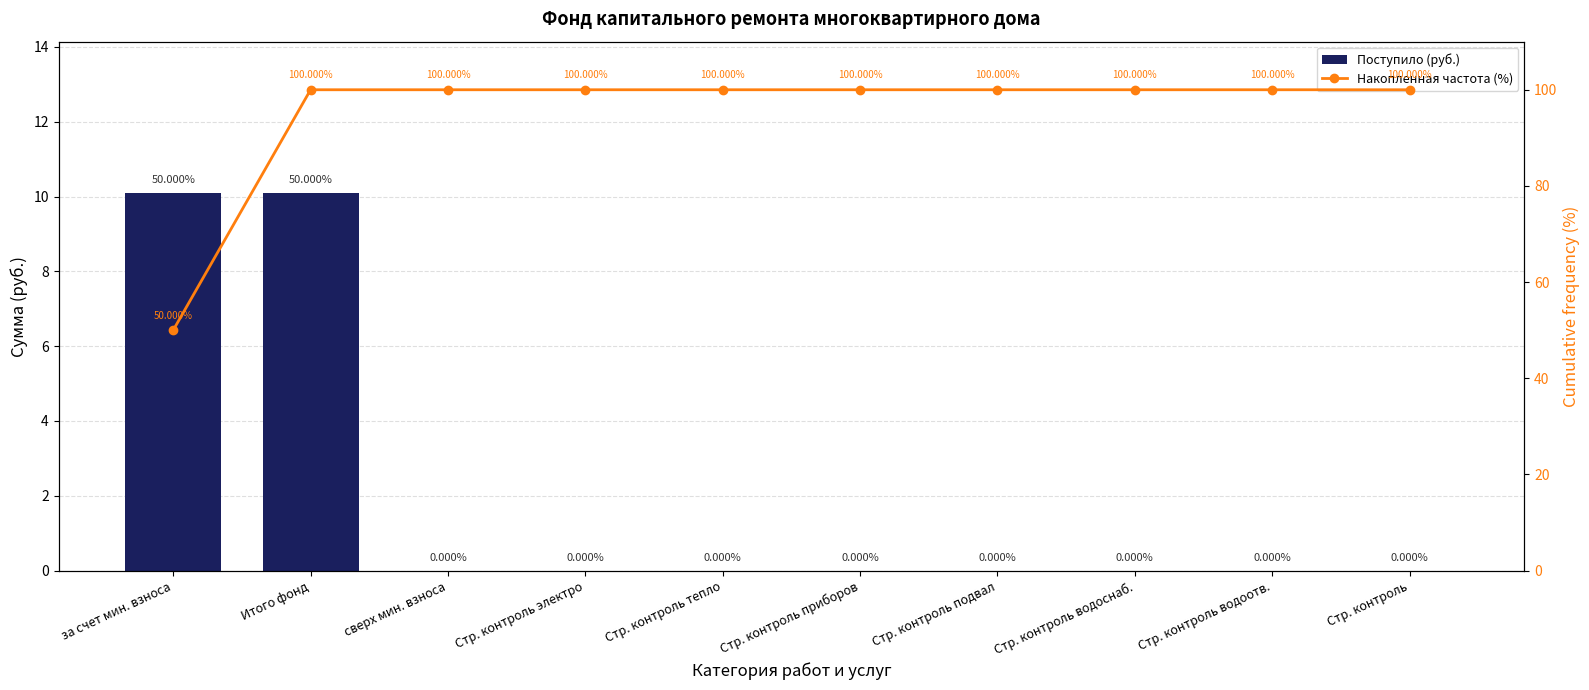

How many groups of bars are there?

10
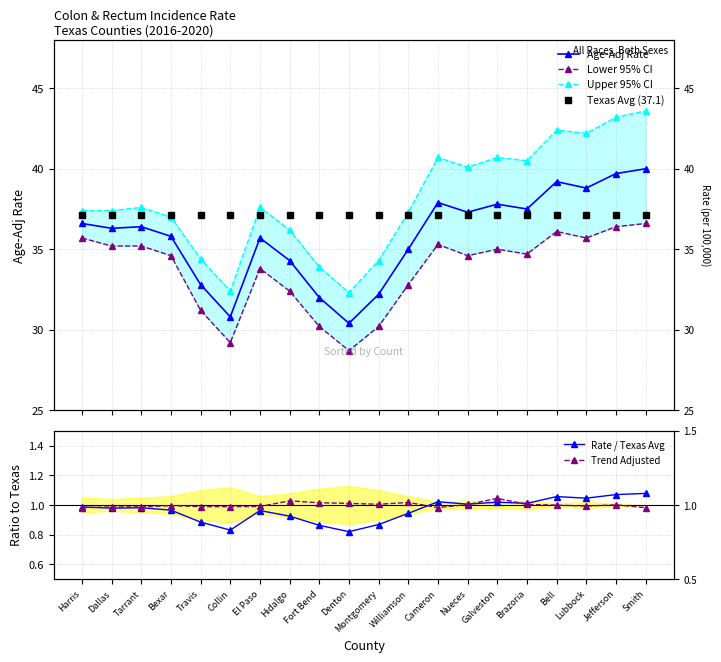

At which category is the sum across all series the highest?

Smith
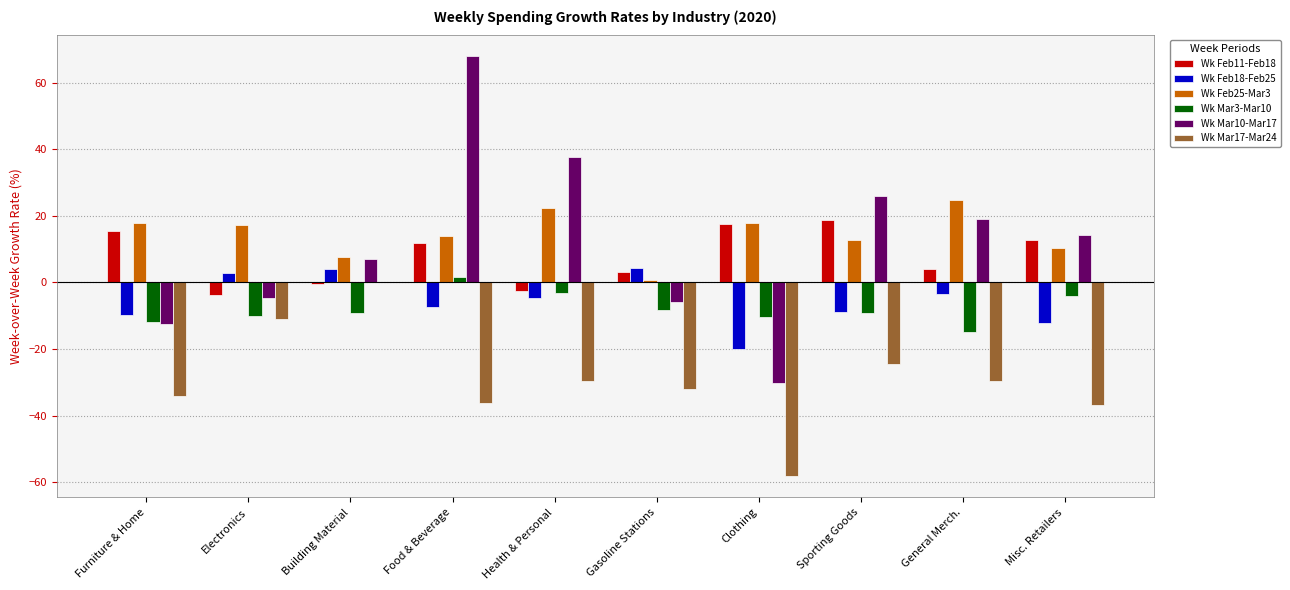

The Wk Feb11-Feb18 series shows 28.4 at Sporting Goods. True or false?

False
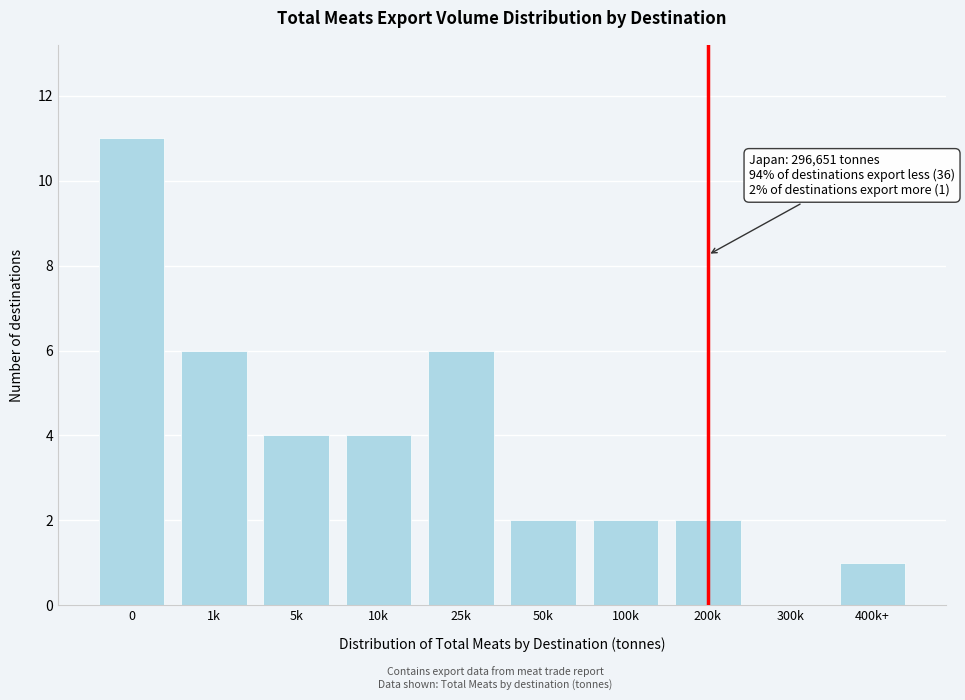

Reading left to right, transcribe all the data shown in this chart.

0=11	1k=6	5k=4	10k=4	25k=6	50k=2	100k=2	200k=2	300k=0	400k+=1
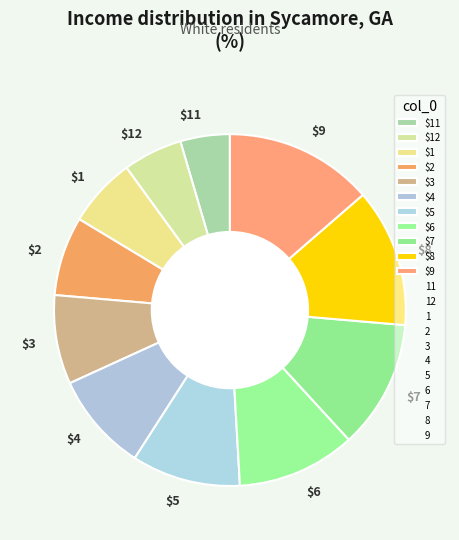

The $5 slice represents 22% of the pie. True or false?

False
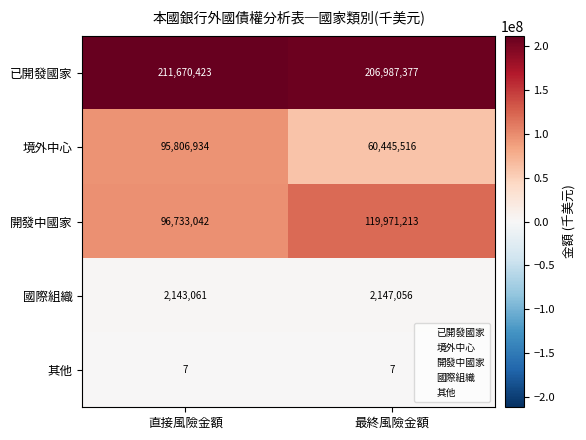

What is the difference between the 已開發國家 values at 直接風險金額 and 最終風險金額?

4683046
----
■ ABOUT THIS TASK:
Count the lines in the rows above that contain the string "series", with case counting, and reply with that number only.

■ REPLY:
2